● Reading text:
○ ○ ○ ○

Patching new information into the document during search


(Michel Conrad) #1

Hi,
I want to rank results in elasticsearch according to an external source.
Therefore I want during the scoring of the results do some processing
for the matched ids in order to rank them.
What I also want to do is to patch the result of my calculations into
the document.

My idea was to use a native SearchScript. From my understanding the
script is called once for every result.
So my question is twofold:

  1. Is it possible to access the whole resultset at once before the
    SearchScript is called in order to bundle the
    custom processing of the results? Another idea is that the results
    will iterate twice over the SearchScript, in a
    way that I could process the results during the first iteration and
    deliver my result in the second one.

  2. When extending AbstractFloatSearchScript, what is the correct way
    to patch new content into the doc to
    be returned? (or do I have to use another way).

The processing itself should be quick, but I need to perform it in a
bulk operation (per shard should not be a problem),
so I would need a way to access the resultset in advance. Currently I
don't know exactly were to start looking for,
so could someone please point me in the right direction?

Thanks,
Michel


(Shay Banon) #2

The scripts only work one document at a time, there is no way to look at
the whole result set (as it has not been gathered yet, and basides, only
the top N are kept around while search is being executed).

Not sure I understand why you mean by patch the content? You mean change
the hits returned?

On Wed, Dec 21, 2011 at 7:12 PM, Michel Conrad <
michel.conrad@trendiction.com> wrote:

Hi,
I want to rank results in elasticsearch according to an external source.
Therefore I want during the scoring of the results do some processing
for the matched ids in order to rank them.
What I also want to do is to patch the result of my calculations into
the document.

My idea was to use a native SearchScript. From my understanding the
script is called once for every result.
So my question is twofold:

  1. Is it possible to access the whole resultset at once before the
    SearchScript is called in order to bundle the
    custom processing of the results? Another idea is that the results
    will iterate twice over the SearchScript, in a
    way that I could process the results during the first iteration and
    deliver my result in the second one.

○ ○ ○ ○

● Input data:
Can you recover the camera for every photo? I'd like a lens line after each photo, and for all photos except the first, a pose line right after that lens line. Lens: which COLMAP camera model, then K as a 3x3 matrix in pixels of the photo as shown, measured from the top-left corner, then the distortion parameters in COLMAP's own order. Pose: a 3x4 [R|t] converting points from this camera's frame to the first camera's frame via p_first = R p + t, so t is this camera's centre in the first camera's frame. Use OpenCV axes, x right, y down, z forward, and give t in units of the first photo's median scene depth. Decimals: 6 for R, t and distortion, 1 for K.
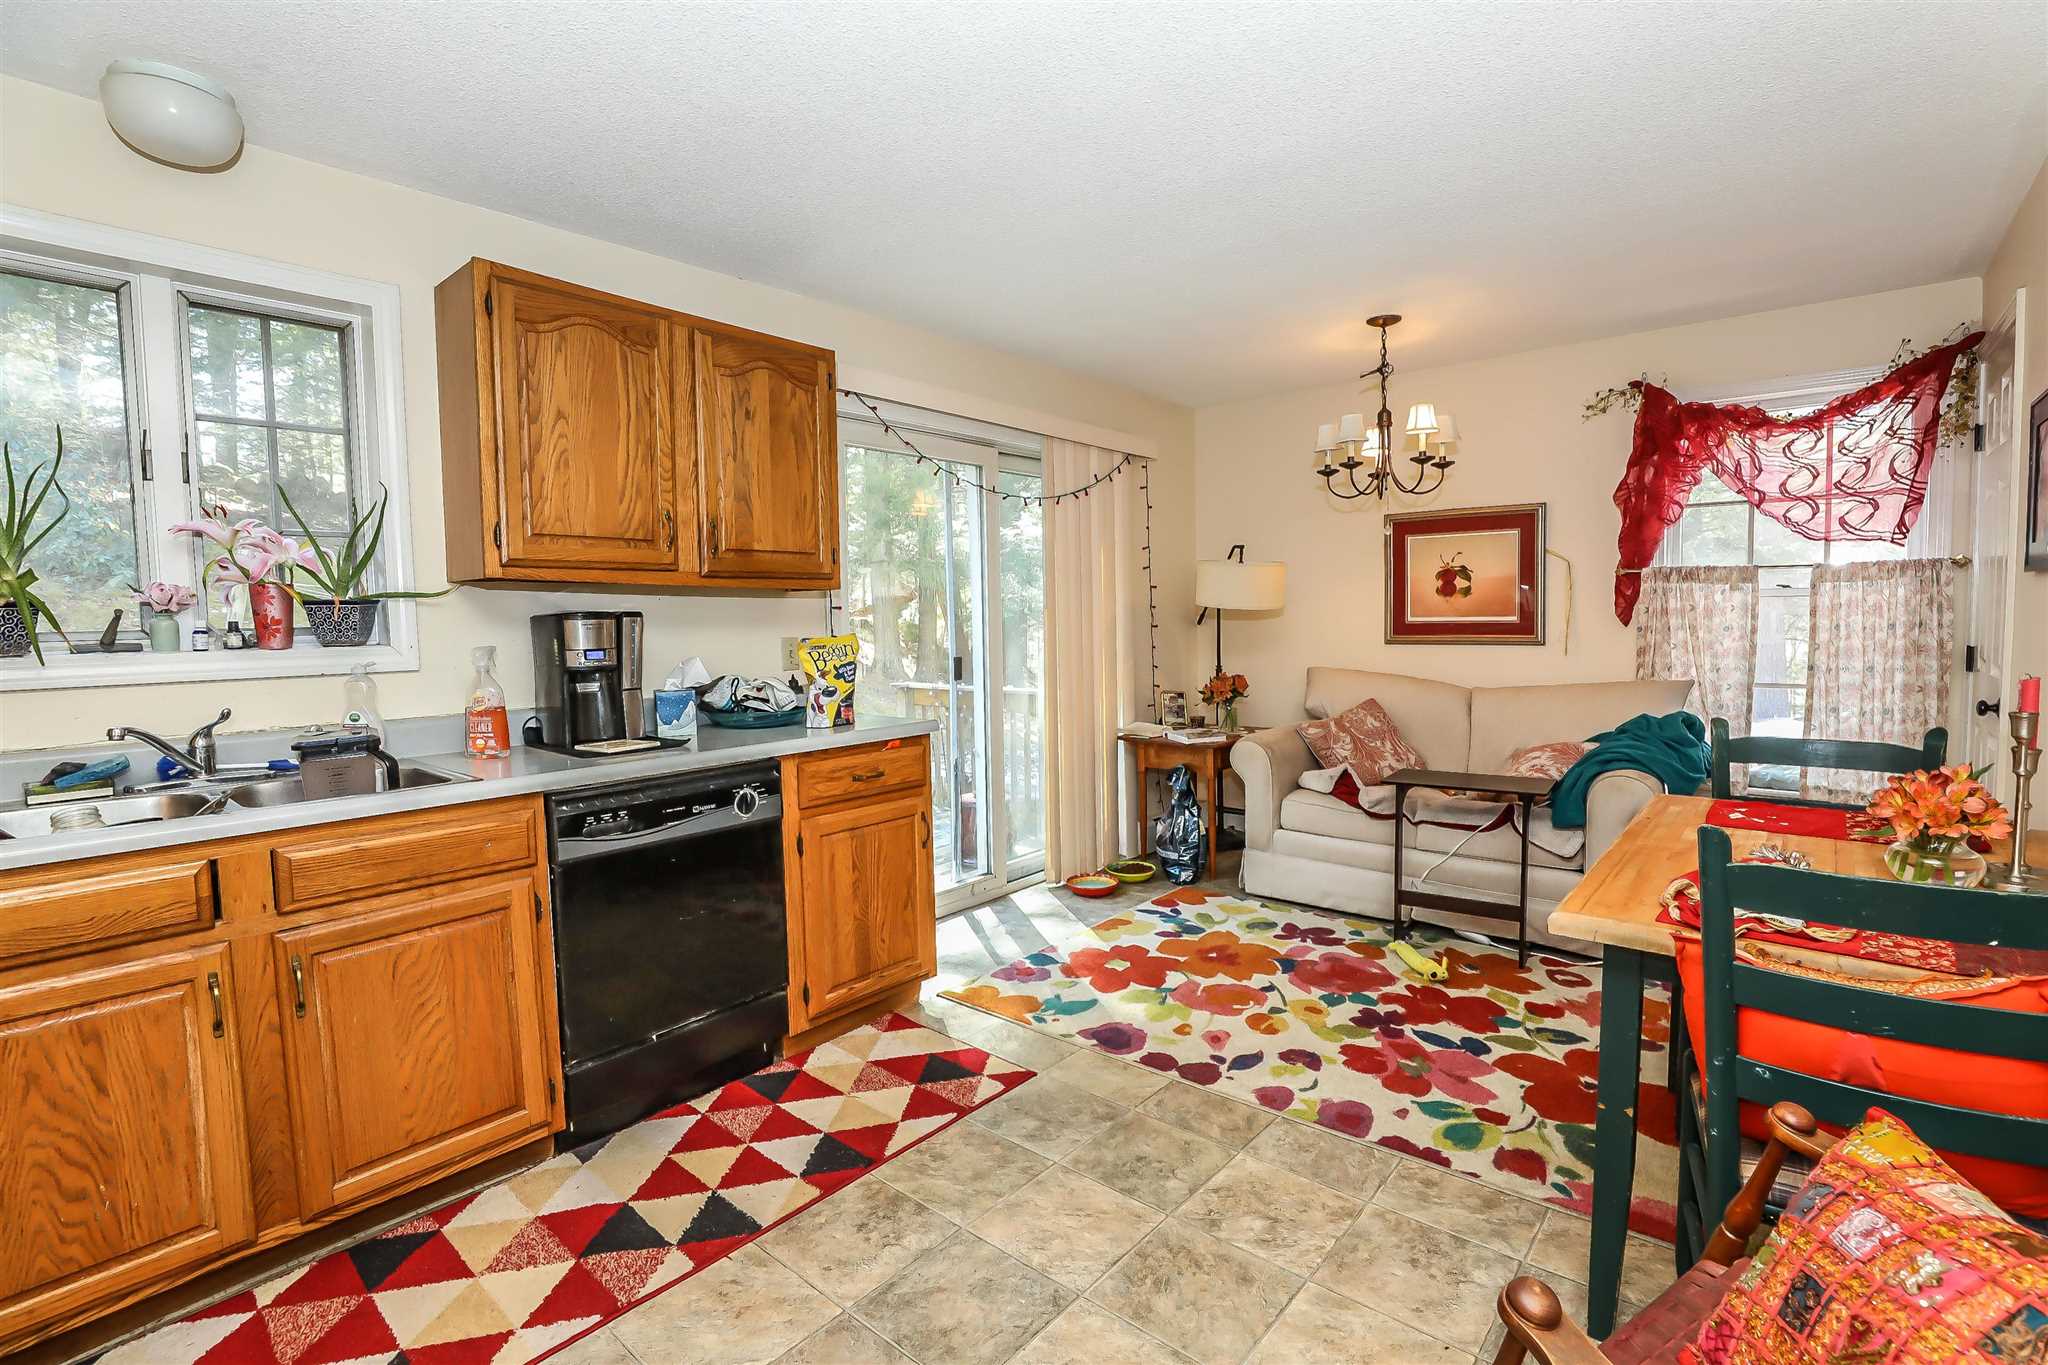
lens RADIAL K [[960.0, 0, 1021.8], [0, 960.0, 676.3], [0, 0, 1]] dist [-0.010468, 0.000015]
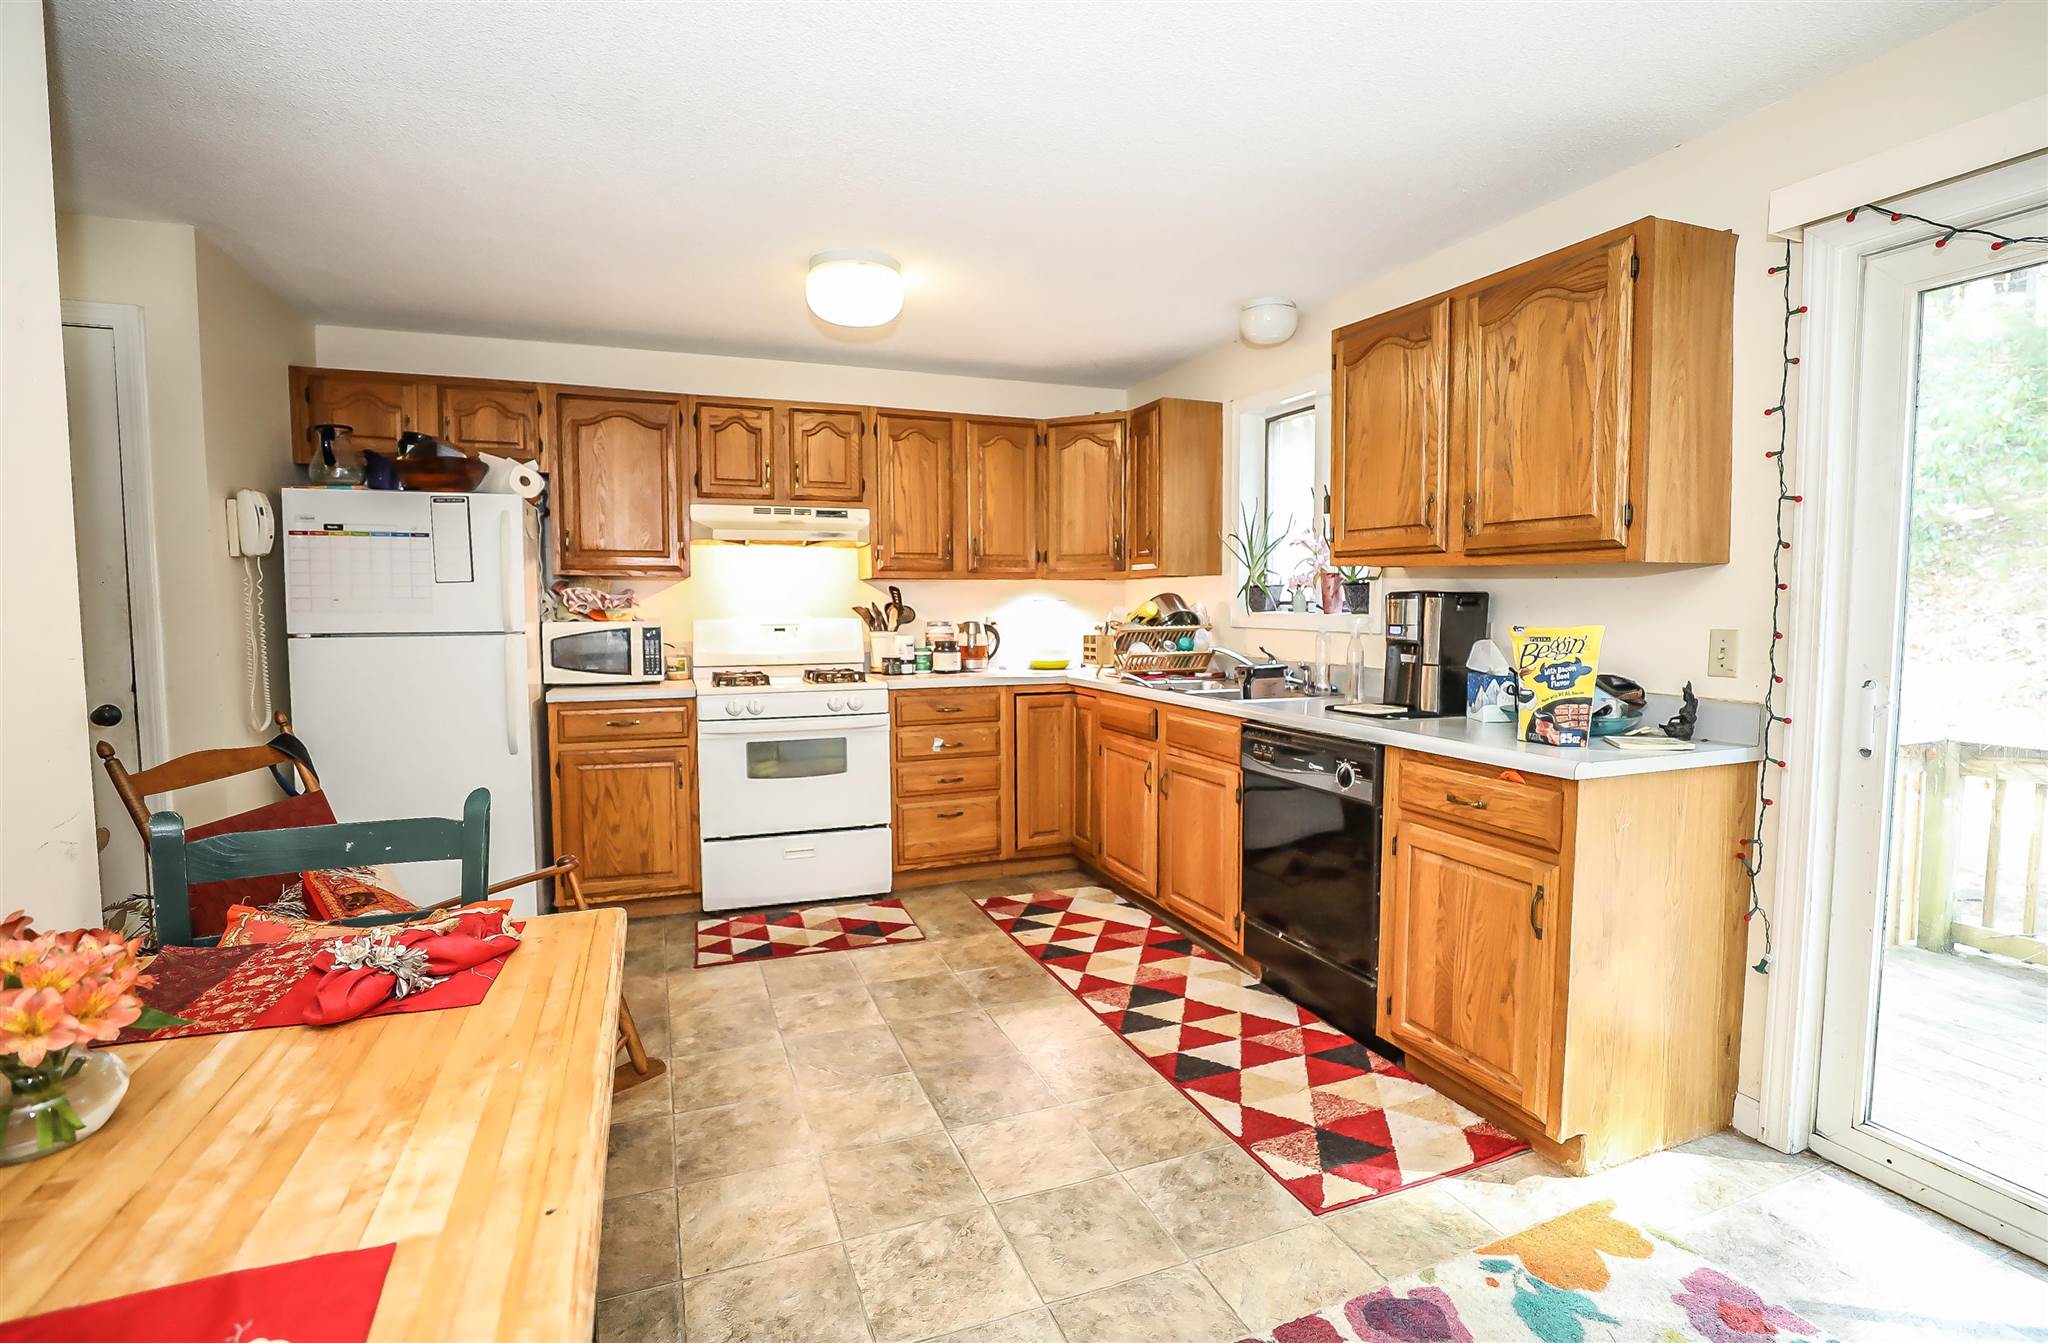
lens RADIAL K [[939.9, 0, 1024.0], [0, 939.9, 671.5], [0, 0, 1]] dist [-0.001368, 0.000009]
pose [[-0.454834, 0.081036, -0.886882, 0.785006], [-0.053603, 0.991555, 0.118090, -0.085433], [0.888962, 0.101250, -0.446649, 1.154421]]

○ ○ ○ ○

● Task requirements: Can you restate the Elasticsearch thread from "(Shay Banon) #2" to "the hits returned?", changing "hits" to "results"?

● Answer to this exercise:
(Shay Banon) #2

The scripts only work one document at a time, there is no way to look at
the whole result set (as it has not been gathered yet, and basides, only
the top N are kept around while search is being executed).

Not sure I understand why you mean by patch the content? You mean change
the results returned?